Payroll-Relevanz (Odoo)
- Verfahrensstatus am ETZ-Objekt (
verhandelt | gütliche_einigung | klage | wirksam | gescheitert) mit den Fristenmarken 4+2/6/10/1 Woche bzw. 2+1 Woche — rein terminsteuernd (Kalender-Constraints), ohne eigene Abrechnungsfolgen. - ETZ wirksam trotz Nichteinigung: Ab Inkrafttreten der Arbeitnehmer-Variante (Rechtskraft) läuft die Abrechnung auf dem reduzierten Ausmaß — Antrittsstichtag sauber führen, da Bandbreite und Entgelt-Aliquotierung daran hängen.

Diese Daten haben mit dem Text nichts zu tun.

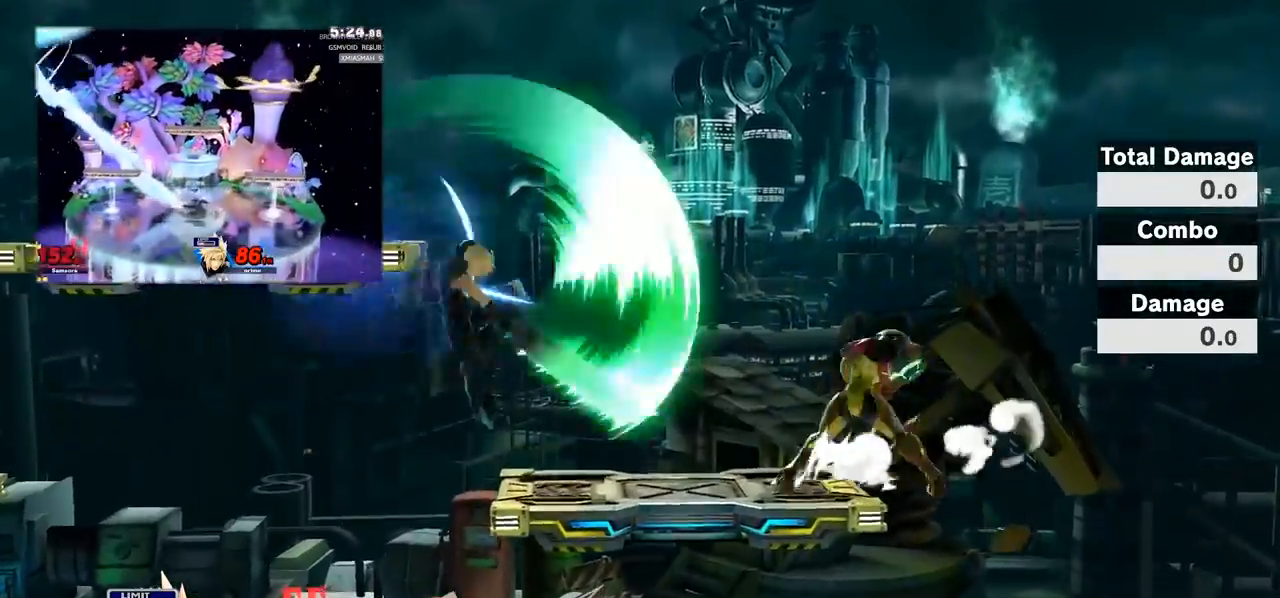
{"buttons": [], "left_stick": "center", "right_stick": "center", "events": [[250, "right_stick", "up-right"], [350, "right_stick", "center"]]}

- Ersatzkarenz = Wechsel des Abwesenheitstyps: ETZ-Verlangen → Karenz (unbezahlt, SV-Abmeldung, Karenz-Kündigungs- und Dienstzeitanrechnung nach lb-kar-04/lb-kar-05) — im Work-Entry-Modell als Umwandlungsereignis, nicht als neue Anstellung.

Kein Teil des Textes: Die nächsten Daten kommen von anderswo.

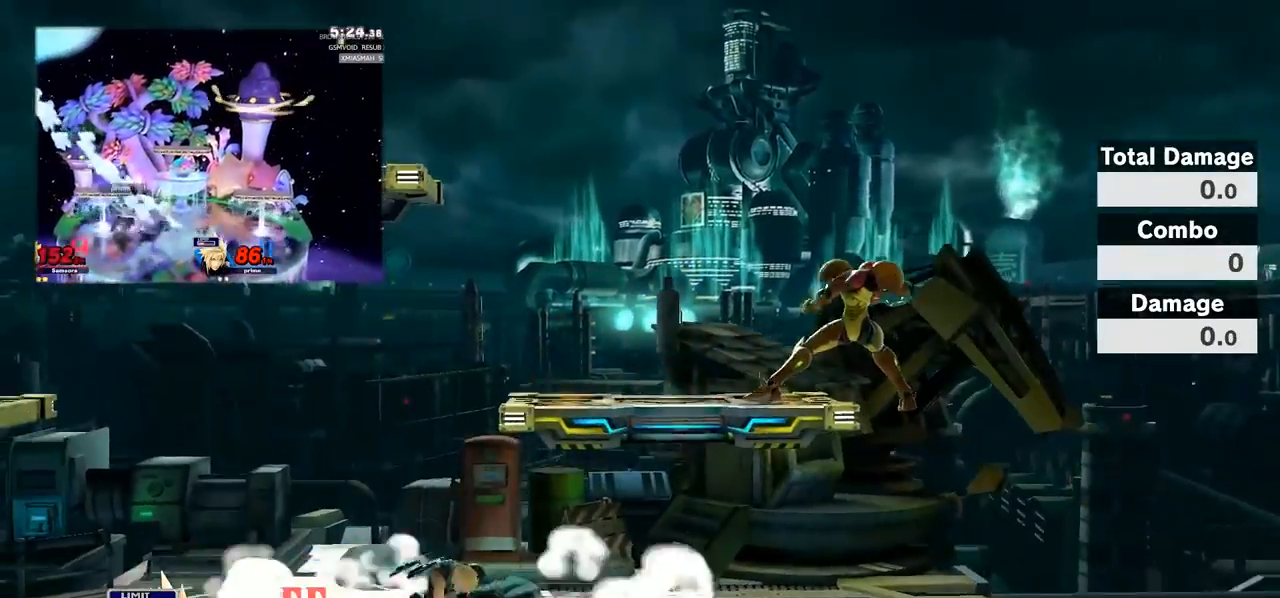
{"buttons": [], "left_stick": "center", "right_stick": "center", "events": [[133, "Y", "down"], [317, "Y", "up"]]}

- Keine Kosten-/Berufungslogik im System — Gerichtsverfahren bleiben außersystemisch; die Dokumentation der Nichteinigungszeitpunkte (inner- vs. außerbetrieblich) genügt der Beweissicherung.
Verweise
- KB-intern: lb-elt-02 (Rechtsanspruch vs. Vereinbarung — wer klagt) · lb-elt-04 (Bekanntgabe, Änderung, Fristenfortgang) · lb-elt-05 (Kündigungsschutz während des gesamten Verfahrens) · lb-kar-04 (Höchstdauer 22./24. Lebensmonat als Ersatzkarenz-Grenze)
- Projekt:
personalverrechnung/RECHTSQUELLEN-Privat.md; GemBG-Schiene: Elternteilzeitverfahren nach MSchG/VKG sind für Gemeindebedienstete nicht einschlägig (GemBG-Dienstrecht) —personalverrechnung/RECHTSQUELLEN-Bgld.md. - Hinweis: Quellenverweise auf Muster (Antrag auf gütliche Einigung, Ergebnisaufzeichnungen) — Arbeitshilfen des Werks, im Export nicht enthalten.